Stored items:
□ □ □ □ □ □ □

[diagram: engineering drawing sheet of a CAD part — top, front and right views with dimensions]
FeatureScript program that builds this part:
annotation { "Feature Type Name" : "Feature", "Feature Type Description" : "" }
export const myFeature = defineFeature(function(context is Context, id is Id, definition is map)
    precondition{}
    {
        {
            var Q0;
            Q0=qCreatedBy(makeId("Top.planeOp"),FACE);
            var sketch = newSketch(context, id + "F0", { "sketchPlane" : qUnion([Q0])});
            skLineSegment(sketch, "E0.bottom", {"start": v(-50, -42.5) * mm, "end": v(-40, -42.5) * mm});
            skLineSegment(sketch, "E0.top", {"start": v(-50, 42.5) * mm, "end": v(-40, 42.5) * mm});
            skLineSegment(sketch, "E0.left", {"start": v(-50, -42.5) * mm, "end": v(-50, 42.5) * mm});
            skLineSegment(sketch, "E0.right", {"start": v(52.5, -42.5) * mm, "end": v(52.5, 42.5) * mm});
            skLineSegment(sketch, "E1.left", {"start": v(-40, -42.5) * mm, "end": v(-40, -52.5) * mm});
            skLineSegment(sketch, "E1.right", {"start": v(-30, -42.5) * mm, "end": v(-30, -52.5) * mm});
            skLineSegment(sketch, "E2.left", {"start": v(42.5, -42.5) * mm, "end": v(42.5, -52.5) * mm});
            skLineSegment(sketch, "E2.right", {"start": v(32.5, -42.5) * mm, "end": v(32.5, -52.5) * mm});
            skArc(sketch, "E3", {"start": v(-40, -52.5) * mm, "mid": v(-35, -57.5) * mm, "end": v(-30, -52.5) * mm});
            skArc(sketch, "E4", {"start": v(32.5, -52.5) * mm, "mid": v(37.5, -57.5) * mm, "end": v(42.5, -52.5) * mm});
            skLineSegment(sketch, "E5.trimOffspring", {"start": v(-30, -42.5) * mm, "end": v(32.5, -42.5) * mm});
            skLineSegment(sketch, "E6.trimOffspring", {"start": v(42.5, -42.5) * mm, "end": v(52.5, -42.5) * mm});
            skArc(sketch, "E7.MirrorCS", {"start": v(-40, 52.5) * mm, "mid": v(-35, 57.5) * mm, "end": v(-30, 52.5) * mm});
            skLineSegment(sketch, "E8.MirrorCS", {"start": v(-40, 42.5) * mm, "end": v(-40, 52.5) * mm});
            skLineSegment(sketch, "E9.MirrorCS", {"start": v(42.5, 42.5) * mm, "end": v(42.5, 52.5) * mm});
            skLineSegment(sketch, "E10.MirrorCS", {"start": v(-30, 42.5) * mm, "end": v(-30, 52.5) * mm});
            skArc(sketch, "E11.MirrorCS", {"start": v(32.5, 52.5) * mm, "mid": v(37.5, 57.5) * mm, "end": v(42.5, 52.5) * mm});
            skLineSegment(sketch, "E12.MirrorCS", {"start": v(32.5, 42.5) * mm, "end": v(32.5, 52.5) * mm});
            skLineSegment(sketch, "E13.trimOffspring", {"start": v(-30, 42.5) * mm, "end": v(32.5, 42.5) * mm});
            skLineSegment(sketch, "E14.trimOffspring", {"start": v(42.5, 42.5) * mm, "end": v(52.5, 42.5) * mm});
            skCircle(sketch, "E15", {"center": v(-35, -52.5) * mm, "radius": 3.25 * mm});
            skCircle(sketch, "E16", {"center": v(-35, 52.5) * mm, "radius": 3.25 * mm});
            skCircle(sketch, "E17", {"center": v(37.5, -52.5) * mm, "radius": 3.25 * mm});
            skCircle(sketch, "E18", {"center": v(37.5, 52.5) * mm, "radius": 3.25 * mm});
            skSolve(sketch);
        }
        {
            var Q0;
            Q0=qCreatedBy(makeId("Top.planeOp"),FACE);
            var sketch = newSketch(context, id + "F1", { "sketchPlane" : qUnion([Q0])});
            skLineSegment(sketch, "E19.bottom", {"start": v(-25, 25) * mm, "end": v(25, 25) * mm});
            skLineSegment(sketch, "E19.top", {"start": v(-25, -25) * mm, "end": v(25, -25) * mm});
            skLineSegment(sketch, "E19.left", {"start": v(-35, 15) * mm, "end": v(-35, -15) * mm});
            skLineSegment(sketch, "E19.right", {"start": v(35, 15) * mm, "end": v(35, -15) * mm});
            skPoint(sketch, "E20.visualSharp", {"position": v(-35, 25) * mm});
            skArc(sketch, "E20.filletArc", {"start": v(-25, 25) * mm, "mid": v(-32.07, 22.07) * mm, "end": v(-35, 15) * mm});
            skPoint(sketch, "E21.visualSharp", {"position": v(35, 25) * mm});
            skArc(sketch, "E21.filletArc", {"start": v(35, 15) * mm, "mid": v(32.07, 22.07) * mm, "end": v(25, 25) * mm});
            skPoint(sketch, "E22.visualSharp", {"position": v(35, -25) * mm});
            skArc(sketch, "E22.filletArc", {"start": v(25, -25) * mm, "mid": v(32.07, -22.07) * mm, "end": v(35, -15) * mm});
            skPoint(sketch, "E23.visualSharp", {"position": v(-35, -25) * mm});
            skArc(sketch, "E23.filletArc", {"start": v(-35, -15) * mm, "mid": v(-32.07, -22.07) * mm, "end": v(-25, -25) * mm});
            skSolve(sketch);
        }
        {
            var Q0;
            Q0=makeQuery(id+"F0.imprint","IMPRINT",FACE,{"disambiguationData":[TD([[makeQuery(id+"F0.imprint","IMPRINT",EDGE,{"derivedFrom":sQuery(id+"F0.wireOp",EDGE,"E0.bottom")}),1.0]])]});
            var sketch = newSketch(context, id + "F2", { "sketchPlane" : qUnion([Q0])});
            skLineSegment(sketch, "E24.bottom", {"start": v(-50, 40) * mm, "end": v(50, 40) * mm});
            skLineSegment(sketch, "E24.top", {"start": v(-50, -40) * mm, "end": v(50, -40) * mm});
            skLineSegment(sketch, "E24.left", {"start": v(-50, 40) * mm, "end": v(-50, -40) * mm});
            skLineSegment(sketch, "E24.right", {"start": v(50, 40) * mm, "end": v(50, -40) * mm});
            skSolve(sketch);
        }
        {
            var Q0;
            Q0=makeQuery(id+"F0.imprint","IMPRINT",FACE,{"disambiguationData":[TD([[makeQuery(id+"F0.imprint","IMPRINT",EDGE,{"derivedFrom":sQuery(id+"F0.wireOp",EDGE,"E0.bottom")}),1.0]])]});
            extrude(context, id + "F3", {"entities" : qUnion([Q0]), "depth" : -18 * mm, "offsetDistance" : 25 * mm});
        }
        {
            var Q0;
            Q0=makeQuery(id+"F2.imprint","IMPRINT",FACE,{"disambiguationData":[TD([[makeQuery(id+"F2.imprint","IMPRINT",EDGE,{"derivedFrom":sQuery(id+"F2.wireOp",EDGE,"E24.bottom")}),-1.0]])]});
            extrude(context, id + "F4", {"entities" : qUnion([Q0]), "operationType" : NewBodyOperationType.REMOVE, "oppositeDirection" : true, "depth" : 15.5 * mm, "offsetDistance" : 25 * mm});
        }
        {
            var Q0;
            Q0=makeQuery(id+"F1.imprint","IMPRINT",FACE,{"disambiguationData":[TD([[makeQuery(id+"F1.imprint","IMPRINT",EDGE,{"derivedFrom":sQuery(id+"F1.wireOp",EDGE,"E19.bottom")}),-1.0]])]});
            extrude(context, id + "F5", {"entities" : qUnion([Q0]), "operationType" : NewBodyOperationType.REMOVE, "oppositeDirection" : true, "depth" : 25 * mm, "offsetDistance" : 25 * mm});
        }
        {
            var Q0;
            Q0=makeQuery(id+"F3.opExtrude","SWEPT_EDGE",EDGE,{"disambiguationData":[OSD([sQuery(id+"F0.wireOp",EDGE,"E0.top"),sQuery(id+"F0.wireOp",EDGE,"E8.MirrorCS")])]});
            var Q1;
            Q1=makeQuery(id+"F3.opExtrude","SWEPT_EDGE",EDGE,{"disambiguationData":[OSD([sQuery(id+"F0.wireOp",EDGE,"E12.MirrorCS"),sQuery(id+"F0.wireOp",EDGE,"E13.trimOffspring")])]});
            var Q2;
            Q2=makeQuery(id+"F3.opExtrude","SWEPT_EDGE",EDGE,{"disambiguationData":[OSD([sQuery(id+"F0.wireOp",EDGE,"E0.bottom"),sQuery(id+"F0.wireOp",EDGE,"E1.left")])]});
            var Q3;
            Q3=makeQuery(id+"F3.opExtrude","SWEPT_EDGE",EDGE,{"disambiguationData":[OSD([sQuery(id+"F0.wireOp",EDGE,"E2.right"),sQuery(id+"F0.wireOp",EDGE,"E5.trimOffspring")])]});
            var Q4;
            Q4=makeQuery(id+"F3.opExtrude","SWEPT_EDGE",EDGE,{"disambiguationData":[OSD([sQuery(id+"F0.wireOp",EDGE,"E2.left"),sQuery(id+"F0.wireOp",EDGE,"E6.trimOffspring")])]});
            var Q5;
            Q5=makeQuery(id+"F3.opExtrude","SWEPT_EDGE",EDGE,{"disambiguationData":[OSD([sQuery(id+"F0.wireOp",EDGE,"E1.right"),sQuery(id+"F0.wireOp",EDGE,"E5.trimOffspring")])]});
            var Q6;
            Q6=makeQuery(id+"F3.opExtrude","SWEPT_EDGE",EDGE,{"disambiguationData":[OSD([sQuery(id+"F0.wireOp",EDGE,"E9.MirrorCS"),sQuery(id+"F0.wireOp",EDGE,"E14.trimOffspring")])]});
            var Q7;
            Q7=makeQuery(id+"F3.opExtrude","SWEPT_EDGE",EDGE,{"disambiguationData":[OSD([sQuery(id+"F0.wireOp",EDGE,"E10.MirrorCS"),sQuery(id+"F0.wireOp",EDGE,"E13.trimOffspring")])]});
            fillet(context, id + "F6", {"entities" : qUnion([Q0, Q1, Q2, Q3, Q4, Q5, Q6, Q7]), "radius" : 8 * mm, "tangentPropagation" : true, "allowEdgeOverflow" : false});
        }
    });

□ □ □ □ □ □ □

Rewrite the lines from the first one through the line that contains "v(-35, 57.5) *", inclusive, changing "Top.planeOp" to "Front.planeOp" and leaving everything else unchanged.

• **RESPONSE TO THE EXERCISE**
[diagram: engineering drawing sheet of a CAD part — top, front and right views with dimensions]
FeatureScript program that builds this part:
annotation { "Feature Type Name" : "Feature", "Feature Type Description" : "" }
export const myFeature = defineFeature(function(context is Context, id is Id, definition is map)
    precondition{}
    {
        {
            var Q0;
            Q0=qCreatedBy(makeId("Front.planeOp"),FACE);
            var sketch = newSketch(context, id + "F0", { "sketchPlane" : qUnion([Q0])});
            skLineSegment(sketch, "E0.bottom", {"start": v(-50, -42.5) * mm, "end": v(-40, -42.5) * mm});
            skLineSegment(sketch, "E0.top", {"start": v(-50, 42.5) * mm, "end": v(-40, 42.5) * mm});
            skLineSegment(sketch, "E0.left", {"start": v(-50, -42.5) * mm, "end": v(-50, 42.5) * mm});
            skLineSegment(sketch, "E0.right", {"start": v(52.5, -42.5) * mm, "end": v(52.5, 42.5) * mm});
            skLineSegment(sketch, "E1.left", {"start": v(-40, -42.5) * mm, "end": v(-40, -52.5) * mm});
            skLineSegment(sketch, "E1.right", {"start": v(-30, -42.5) * mm, "end": v(-30, -52.5) * mm});
            skLineSegment(sketch, "E2.left", {"start": v(42.5, -42.5) * mm, "end": v(42.5, -52.5) * mm});
            skLineSegment(sketch, "E2.right", {"start": v(32.5, -42.5) * mm, "end": v(32.5, -52.5) * mm});
            skArc(sketch, "E3", {"start": v(-40, -52.5) * mm, "mid": v(-35, -57.5) * mm, "end": v(-30, -52.5) * mm});
            skArc(sketch, "E4", {"start": v(32.5, -52.5) * mm, "mid": v(37.5, -57.5) * mm, "end": v(42.5, -52.5) * mm});
            skLineSegment(sketch, "E5.trimOffspring", {"start": v(-30, -42.5) * mm, "end": v(32.5, -42.5) * mm});
            skLineSegment(sketch, "E6.trimOffspring", {"start": v(42.5, -42.5) * mm, "end": v(52.5, -42.5) * mm});
            skArc(sketch, "E7.MirrorCS", {"start": v(-40, 52.5) * mm, "mid": v(-35, 57.5) * mm, "end": v(-30, 52.5) * mm});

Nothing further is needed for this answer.